#### [EXCERPT PROVIDED]
────────

W3C | Semantic Web | Advanced Development | SWAP | Tutorial | Comparing Formats

Shorthand: Paths and lists, and @keywords

You don't need to know this. It just makes life easier, and of course helps when reading other people's work.

Paths

Often it turns out that you need to refer to something indirectly through a string of properties, such as "George's mother's assistant's home's address' zipcode". This is traversal of the graph. In the N3 we have dealt with up till now, this would look something like

[is con:zipcode of [
    is con:address of [
        is con:home of [
            is off:assistant of [
                is rel:mother of :George]]]]]

which reads "that which is the zipcode of that which is the address of that which is the home of that which is the assistant of that which is the mother of :George", which isn't very convenient to read or write. And this is when in an object-oriented language, you would just cascade methods or attributes on properties using ".".

To make it easier in N3 there is a shortcut for the above would just be written

:George.rel:mother
          .off:assistant
            .con:home
              .con:address
                 .con:zipcode

The dot must be immediately followed by the next thing, with no whitespace.

This is forward traversal of the graph, where with each "." you move from something to its property. So ?x.con:mailbox is x's mailbox, and in fact in english you can read the "." as " 's".

You can do backward traversal, using "^" instead of "." as punctuation. So if :me.con:mailbox means my mailbox, then <mailto:ora@lassila.com>^con:mailbox is that which has <mailto:ora@lassila.com> as a mailbox. This backward traversal is less usual - you can't do it object-oriented programming languages -- but sometimes its what you need.

Note that there isn't necessarily only one match for a path - often there are many, when it is used on the left side of a rule.

:me.rel:parent

would be "Some x such that I have parent x", and

:me.rel:parent^rel:parent

would mean "Some y such that for some x, I had parent x and y had parent x", or loosely, some sibling of mine. In this imaginary ontology, ".rel:child" is equivalent to "^rel:parent".

Whatever the sequence of "." and "^", they always are read left to right across the page.

These are known as "paths". If you are used to XML, think: Xpath but simpler. If you think of the circles and arrows graph of data, think of a path from node to node.

Cwm doesn't currently use paths on output, so getting cwm to input and output a file will turn it into the form of N3 you already know.

Lists

A common need is to represent an ordered collection of things. This is done in RDF as a rdf:Collection. In N3, the list is represented by separating the objects with whitespace and surrounding them with parentheses. Examples are:

( "Monday" "Tuesday" "Wednesday" )

(:x :y)

( :cust.bus:order.bus:number 
  :cust.bus:order
      .bus:referncedPurchaseOrder
          .bus:number )

These lists are actually shorthand for statements which knit blank nodes together using rdf:first and rdf:rest. rdf:first is the relationship between a list and its first component. rdf:rest if the relationship between a list and the list of everything except its first element. rdf:nil is the name for the empty list. Therefore,

( "Monday" "Tuesday" "Wednesday" )

is equivalent to

[ rdf:first "Monday";
  rdf:next [ rdf:first "Tuesday";
             rdf:rest [ rdf:first "Wednesday";
                        rdf:rest rdf:nil ]]]

One of the common uses of lists is as parameter to a relationship which has more than one argument.

────────

#### [DATA RECORDS]
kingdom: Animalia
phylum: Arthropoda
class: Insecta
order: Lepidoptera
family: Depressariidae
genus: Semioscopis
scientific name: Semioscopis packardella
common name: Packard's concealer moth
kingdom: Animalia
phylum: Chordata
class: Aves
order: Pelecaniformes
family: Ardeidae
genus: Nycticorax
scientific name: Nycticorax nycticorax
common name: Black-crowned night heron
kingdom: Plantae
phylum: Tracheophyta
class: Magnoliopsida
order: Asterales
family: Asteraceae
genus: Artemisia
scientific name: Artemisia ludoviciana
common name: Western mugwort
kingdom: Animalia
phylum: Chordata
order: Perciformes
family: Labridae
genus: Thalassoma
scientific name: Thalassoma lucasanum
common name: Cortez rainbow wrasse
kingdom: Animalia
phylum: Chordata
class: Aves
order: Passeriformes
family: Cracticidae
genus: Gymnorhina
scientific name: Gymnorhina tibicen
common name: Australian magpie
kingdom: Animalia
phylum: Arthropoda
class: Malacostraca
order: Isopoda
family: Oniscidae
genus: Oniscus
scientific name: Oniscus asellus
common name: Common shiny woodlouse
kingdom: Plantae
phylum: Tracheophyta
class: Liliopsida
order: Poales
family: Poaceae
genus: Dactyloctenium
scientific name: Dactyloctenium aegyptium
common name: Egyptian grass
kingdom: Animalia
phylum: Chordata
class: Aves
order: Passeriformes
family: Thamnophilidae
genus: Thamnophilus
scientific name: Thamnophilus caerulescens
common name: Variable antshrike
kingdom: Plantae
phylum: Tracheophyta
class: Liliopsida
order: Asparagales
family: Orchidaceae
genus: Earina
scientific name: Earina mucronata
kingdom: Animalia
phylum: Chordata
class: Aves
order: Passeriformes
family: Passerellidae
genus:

────────

#### [WORK TASK 1]
Summarize the N3 shorthand tutorial in two sentences.
#### [WORK TASK 2]
Please reproduce the N3 shorthand tutorial word for word from "These are known" up to and including "you already know.".
#### [WORK TASK 3]
Which properties does the N3 shorthand tutorial chain together in its path starting from :George? List them in order.

#### [EXPECTED OUTPUT 1]
The N3 shorthand tutorial explains paths, which refer to something indirectly through a string of properties, using "." for forward traversal and "^" for backward traversal, always read left to right. It also shows that lists, written as objects separated by whitespace inside parentheses, represent ordered collections and are shorthand for statements that knit blank nodes together using rdf:first and rdf:rest, with rdf:nil naming the empty list.

#### [EXPECTED OUTPUT 2]
These are known as "paths". If you are used to XML, think: Xpath but simpler. If you think of the circles and arrows graph of data, think of a path from node to node.

Cwm doesn't currently use paths on output, so getting cwm to input and output a file will turn it into the form of N3 you already know.

#### [EXPECTED OUTPUT 3]
- rel:mother
- off:assistant
- con:home
- con:address
- con:zipcode